In an unsuccessful appeal against the ruling of the Independent Press Standards Organisation (Ipso), she said its decision was “fundamentally flawed” and legitimised discrimination.

In the appeal, Manji, said she and her family had to take safety precautions after she was “singled out personally by Kelvin MacKenzie because of my religion.”.

The letter, seen by the Guardian, says: “This was akin to hate speech and incitement against an individual. Freedom of expression does not stretch to allow such speech if the newspaper personally targets the individual.”

She concludes: “Many will question when would Ipso ever find a breach of the clause prohibiting prejudicial references to an individual’s religion.”

In an interview on BBC Radio 4’s Today programme, Manji said Ipso had given a “green light for newspapers to attack minorities and Muslims in particular. To know … that it is effectively open season on minorities on Muslims and minorities in particular is frightening.

In his column for the Sun on 18 July, the paper’s former editor accusedChannel 4 News of “editorial stupidity” for allowing a hijab-wearer to present the news when “there had been another shocking slaughter by a Muslim” in Nice.
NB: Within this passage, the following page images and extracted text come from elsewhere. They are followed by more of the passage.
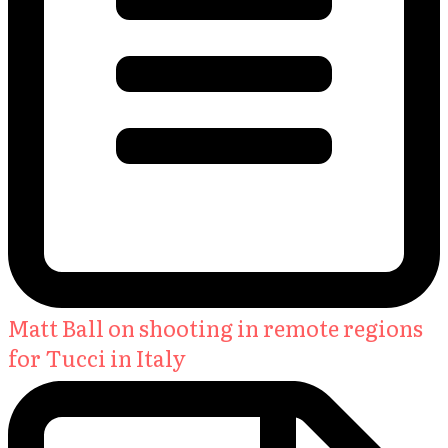
Matt Ball on shooting in remote regions
for Tucci in Italy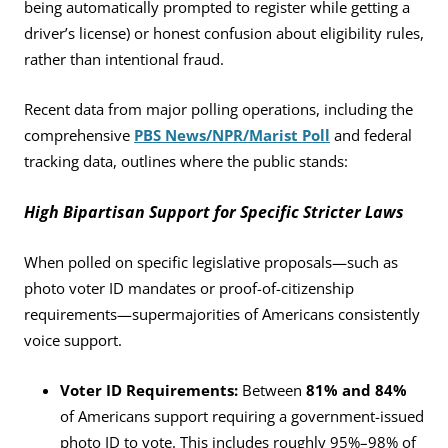
being automatically prompted to register while getting a
driver’s license) or honest confusion about eligibility rules,
rather than intentional fraud.
Recent data from major polling operations, including the
comprehensive
PBS News/NPR/Marist Poll
and federal
tracking data, outlines where the public stands:
High Bipartisan Support for Specific Stricter Laws
When polled on specific legislative proposals—such as
photo voter ID mandates or proof-of-citizenship
requirements—supermajorities of Americans consistently
voice support.
Voter ID Requirements:
Between
81% and 84%
of Americans support requiring a government-issued
photo ID to vote. This includes roughly 95%–98% of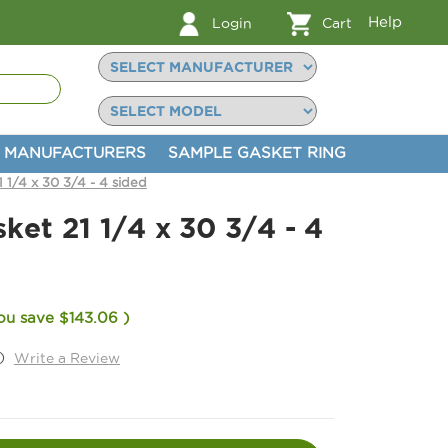
Help
Login
Cart
MANUFACTURERS
SAMPLE GASKET RING
1 1/4 x 30 3/4 - 4 sided
sket 21 1/4 x 30 3/4 - 4
ou save
$143.06
)
)
Write a Review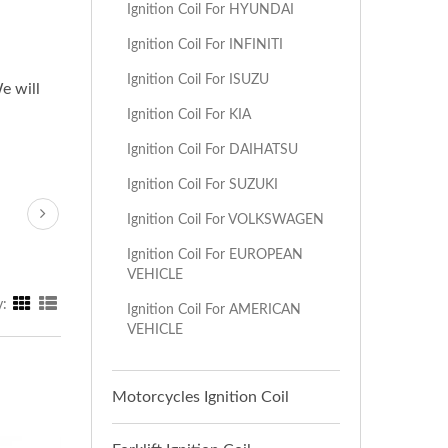
Ignition Coil For HYUNDAI
Ignition Coil For INFINITI
Ignition Coil For ISUZU
e will
Ignition Coil For KIA
Ignition Coil For DAIHATSU
Ignition Coil For SUZUKI
Ignition Coil For VOLKSWAGEN
Ignition Coil For EUROPEAN
VEHICLE
y:
Ignition Coil For AMERICAN
VEHICLE
Motorcycles Ignition Coil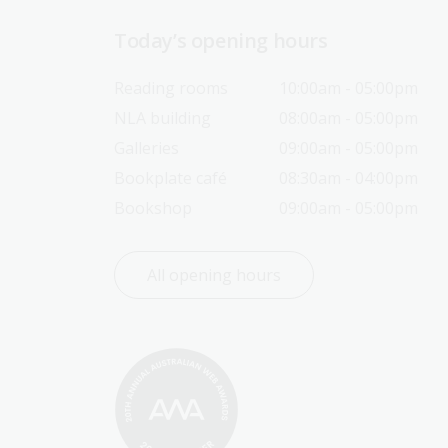
Today’s opening hours
Reading rooms
10:00am - 05:00pm
NLA building
08:00am - 05:00pm
Galleries
09:00am - 05:00pm
Bookplate café
08:30am - 04:00pm
Bookshop
09:00am - 05:00pm
All opening hours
Manji and ITN complained to Ipso claiming the article breached the watchdog’s code on the grounds of discrimination, harassment and accuracy. The regulator also received 1,700 other complaints about the article.
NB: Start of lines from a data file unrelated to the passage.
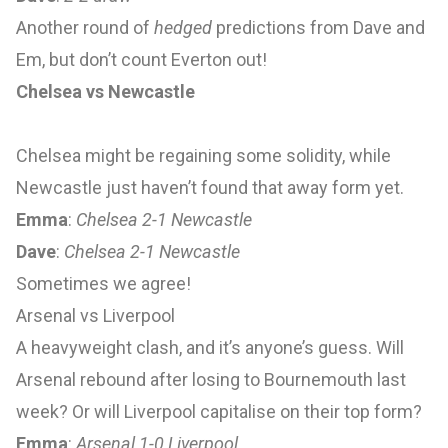
Another round of
hedged
predictions from Dave and
Em, but don’t count Everton out!
Chelsea vs Newcastle
Chelsea might be regaining some solidity, while
Newcastle just haven’t found that away form yet.
Emma
:
Chelsea 2-1 Newcastle
Dave
:
Chelsea 2-1 Newcastle
Sometimes we agree!
Arsenal vs Liverpool
A heavyweight clash, and it’s anyone’s guess. Will
Arsenal rebound after losing to Bournemouth last
week? Or will Liverpool capitalise on their top form?
Emma
:
Arsenal 1-0 Liverpool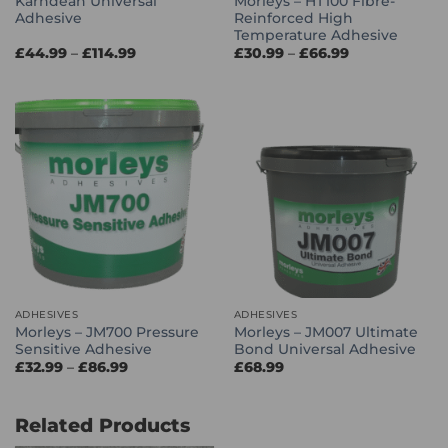
Karndean Universal
Morleys – HT100 Fibre-
Adhesive
Reinforced High
Temperature Adhesive
Price
Price
£
44.99
–
£
114.99
£
30.99
–
£
66.99
range:
range:
£44.99
£30.99
through
through
£114.99
£66.99
ADHESIVES
ADHESIVES
Morleys – JM700 Pressure
Morleys – JM007 Ultimate
Sensitive Adhesive
Bond Universal Adhesive
Price
£
32.99
–
£
86.99
£
68.99
range:
£32.99
through
£86.99
Related Products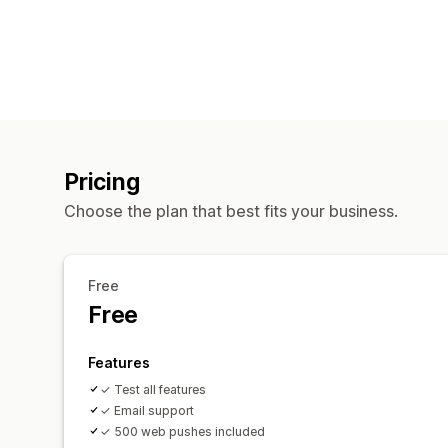
Pricing
Choose the plan that best fits your business.
Free
Free
Features
✓ Test all features
✓ Email support
✓ 500 web pushes included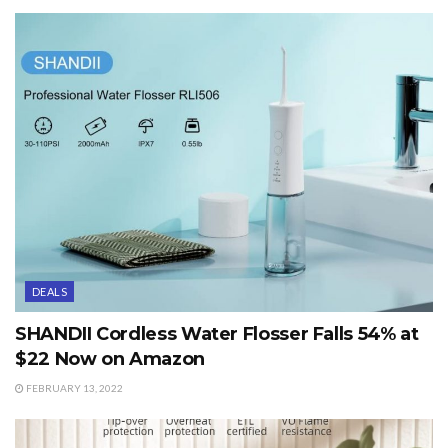
DEALS
SHANDII Cordless Water Flosser Falls 54% at
$22 Now on Amazon
FEBRUARY 13, 2022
But on Wednesday Ipso ruled that in the context of the attack, MacKenzie had a right to question Manji’s headdress under free speech. In its ruling it said: “While the columnist’s opinion was undoubtedly offensive to the complainant, and to others, these were views he had been entitled to express.”

Manji said she feared for her safety after the MacKenzie column was published. In her appeal letter she says: “Pundits called radio stations to talk about my being lynched in support of Mr MacKenzie.

“This report was a devastating personal attack on me, highly prejudicial and pejorative, designed to cause me significant distress by linking me to terror. It is clearly prejudicial and pejorative to link me to the murder of 84 people because I happen to be a Muslim and wear a hijab.

“Not only that, it prejudicially and inaccurately links me to a terrorist attack, which the vast majority of Muslims (including myself) believe to be absolutely abhorrent and against the teachings of Islamic principles. Indeed many of the victims of this attack were Muslims themselves, including a woman who like me was named Fatima and also wore a headscarf.”